# Venison Summer Sausage...Mushy



## kevin13 (Dec 25, 2007)

I made a 5lb batch of summer sausage yesterday using the following smoking schedule:

2 hours at 130 until internal temp is 90, damper wide open, no smoke
2 hours at 145, damper 1/2 closed, smoke
2 hours at 155, damper 1/2 closed, smoke
3.5 hours at 170, damper 3/4 closed, smoke, until internal temp reached 152.

Once temp was met, I threw in a ice cold water bath until internal temp reached 120, then hung until temp reached room temperture.  I then placed in the fridge overnight.  

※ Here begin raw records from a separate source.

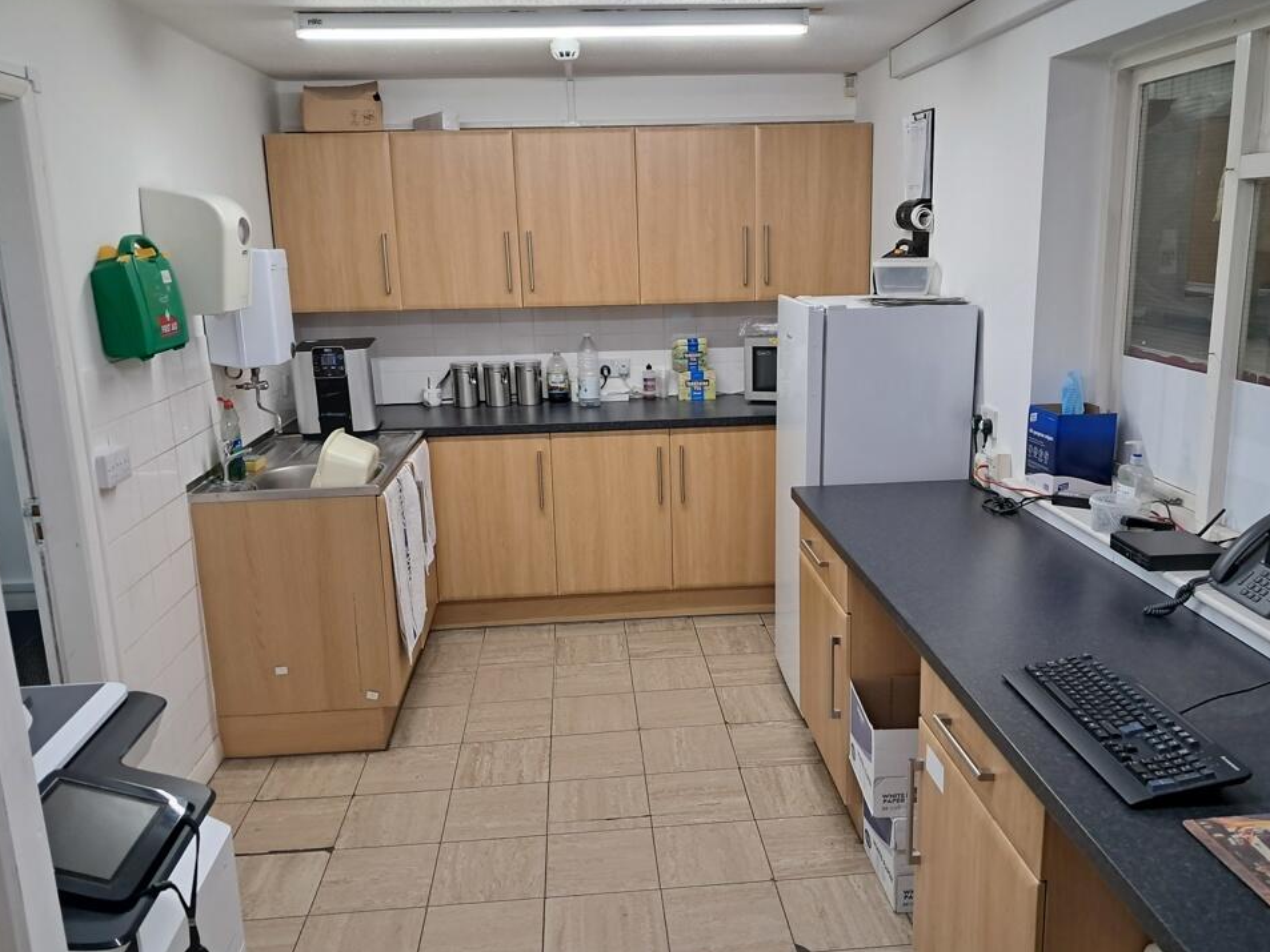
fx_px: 1064
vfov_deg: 48.2
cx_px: 652
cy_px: 497
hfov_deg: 61.6
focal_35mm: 29
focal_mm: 4
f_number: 1.8
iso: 200
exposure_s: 1/50
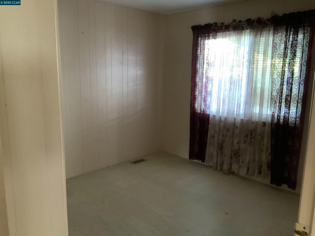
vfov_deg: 48.2
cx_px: 158
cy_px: 118
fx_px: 264
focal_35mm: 29
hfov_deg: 61.7
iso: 500
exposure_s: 1/30
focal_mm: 3
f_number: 1.8
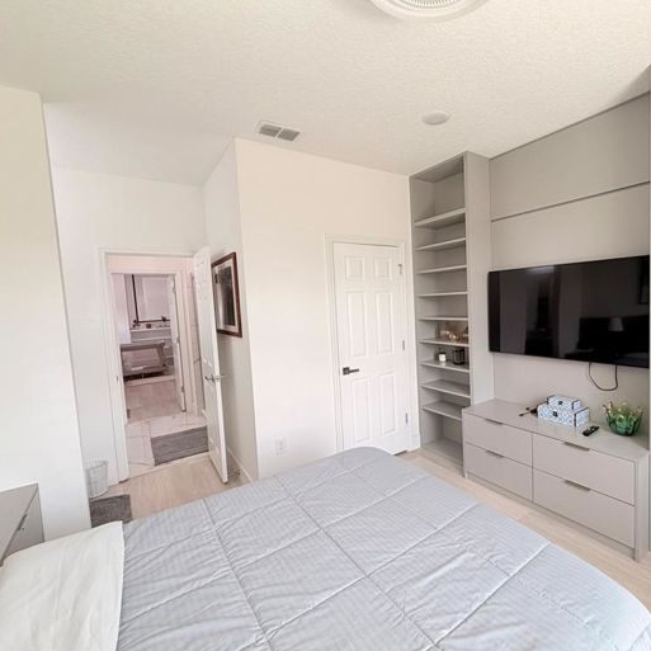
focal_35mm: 17
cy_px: 325
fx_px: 362
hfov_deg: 82.4
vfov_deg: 84.0
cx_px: 405
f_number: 2.2
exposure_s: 1/120
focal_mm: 2.22
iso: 100
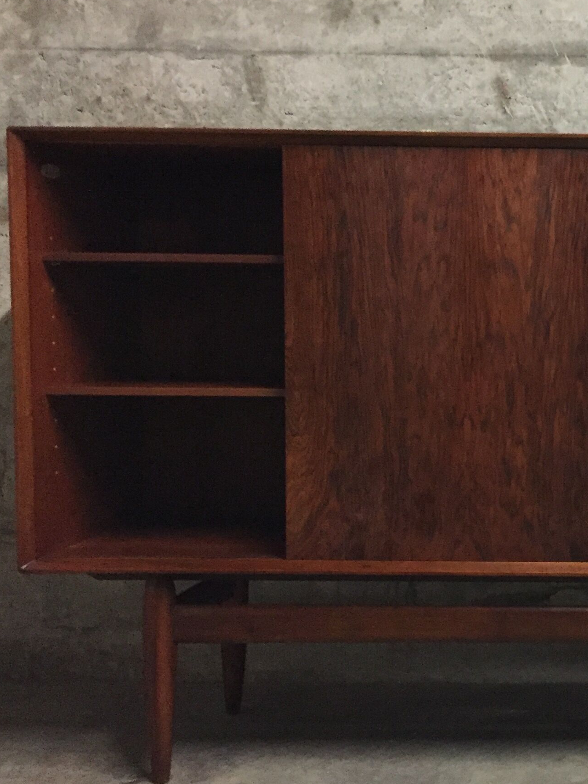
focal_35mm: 55
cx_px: 665
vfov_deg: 34.9
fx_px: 1246
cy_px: 413
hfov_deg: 24.6
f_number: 2.2
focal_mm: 4.15
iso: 250
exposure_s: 1/17
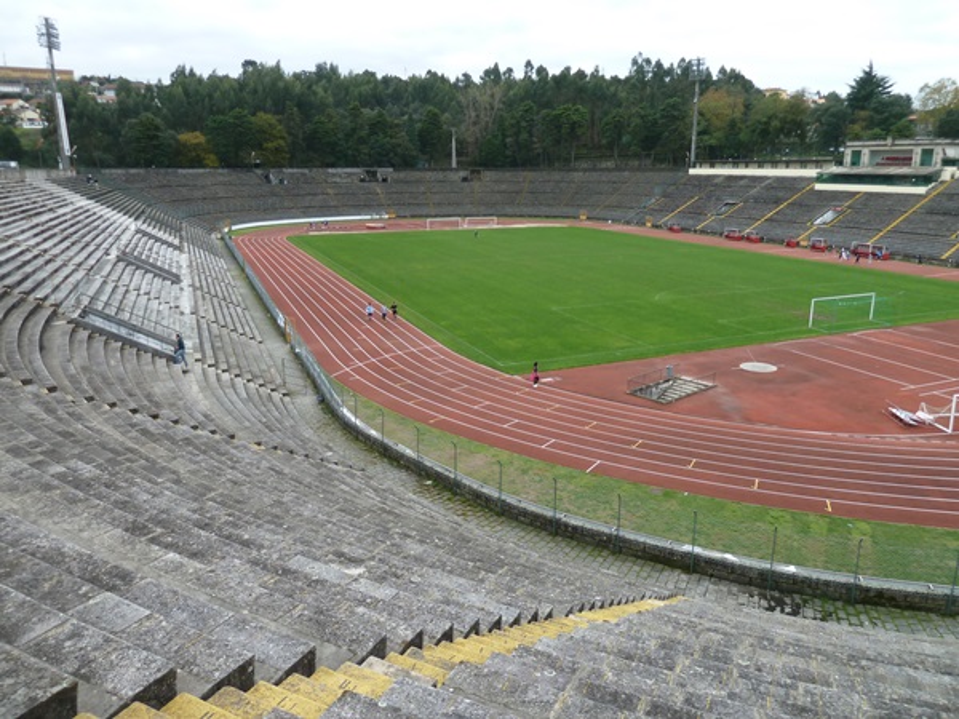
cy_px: 360
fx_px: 693
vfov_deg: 54.9
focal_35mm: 25
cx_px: 480
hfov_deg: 69.4
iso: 80
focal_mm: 4.1
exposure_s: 1/100
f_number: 3.3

I cut into a piece this morning only to find that the consistency is somewhat mushy.  Any ideas on why?  Any way to salvage what I've already made?


----------



## richtee (Dec 25, 2007)

You of course cured the meat for 24 hours after grinding/mixing right? A recipe might help... in general...%venison to beef/pork


----------



## kevin13 (Dec 25, 2007)

I used the Witts kit from askthemeatman.com using 4 lbs venison to 1 lb of 80/20 pork.  I mixed 1 teaspoon of cure with one cup of cold water, then mixed in 8 tbsp of the seasoning until well blended.  Mixed the seasoning mixture with the meat and then ground through a fine plate.  Once the sausages were stuffed, I put them in a 38 degree fridge overnight....roughly about 10 hours.


----------



## richtee (Dec 25, 2007)

OK...well, just hang it for a couple days then. Where ya live? Cool out? Hang it in the garage and let it dry a bit. As long as it's cured, you should be fine  :{)


----------



## kevin13 (Dec 25, 2007)

So even though I've smoked it, gave it an ice water bath, and left it in the fridge overnight....if I hang it, it will firm up?  How cool does it need to be?  My basement is around 60, my garage around 40....would keeping it in the fridge do the same thing?


----------



## richtee (Dec 25, 2007)

Garage is good... not cool...DRY... it's got too much moisture in it. It'll be fine in a couple days


----------



## kevin13 (Dec 26, 2007)

Great, thanks.  I'll give it a try and see what happens.


----------



## scottnumber2 (Feb 26, 2009)

Did hanginf it in the garage help?


----------